No one denies the need to promote products and brands. But how effective are your promotions? At a time of ramped-up competition from online behemoths like Amazon, every brick-and-mortar retailer must address this issue to survive.

Recent research on promotions in the grocery industry reveals these surprising stats:

  • 52 percent of weekly or monthly promotions go to customers who say they would pay full price anyway.
  • 52 percent of grocery shoppers say they would wait indefinitely for prices they consider “right.”
  • More than 65 percent appreciate prices that are personalized to their shopping habits.
  • Of the 37 percent of shoppers who receive promotional offers on items for they would have paid full price, more than half were either annoyed by the offers or say they would be less likely to patronize the store or brand in the future.

While promotions often work, obviously they can also backfire. That’s because most grocery retailers fail to analyze promotion performance effectively.

Knowing what works and what doesn’t — more precisely, knowing what entices rather than annoys your customers — has become increasingly important as Amazon, in particular, eats up the grocery industry’s market share.

One way of knowing is through effective category management, a process that creates a comprehensive plan to meet customers’ needs in a superior way. Amazon has institutionalized a customer-centric approach that continuously adds range and depth to meet customer needs and deliver personalized, relevant items and services.

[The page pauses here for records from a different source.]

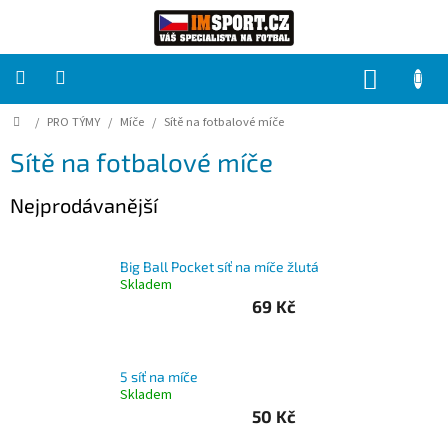
Přejít
na
obsah
NÁKUP
KOŠÍK
Domů
/
PRO TÝMY
/
Míče
/
Sítě na fotbalové míče
PRO
TÝMY
Sítě na fotbalové míče
Sady
Nejprodávanější
fotbalových
dresů
Big Ball Pocket síť na míče žlutá
HRÁČ
Skladem
69 Kč
Brankáři
5 síť na míče
Potisk,
Skladem
grafika,
reklamní
50 Kč
služby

Most brick-and-mortar grocery retailers can’t mine, analyze and deliver on the deep customer data the way Amazon does. But what they can do is use a mix of in-house and outside resources while doing better at what they already do best: Offer fresh foods in attractive, convenient and accessible settings.

Fresh foods, according to a Nielsen survey, represent 49 percent of the growth in sales across all fast-moving consumer goods categories, with fresh and perishable foods in stores generating sales nearly 14 times as high as all online food and beverages this year.

To compete and thrive today, savvy grocers are optimizing the effectiveness of their promotions in the following ways:

  • Mixing in-store customer data from things like loyalty programs with purchased market data from outside sources.
  • Adopting a customer-centric approach to category management using insights gleaned from customer data.
  • Attracting customers through space and merchandising management in the way Wegman’s is — by dedicating the second floor of a new, 146,500-square-foot store in an upscale mall to fresh food items.

It’s no secret how Amazon is dominating the market. The company is doing so through the careful analysis of customer attitudes, expectations and buying habits. Local grocers who know their customers are in an even better position to do so.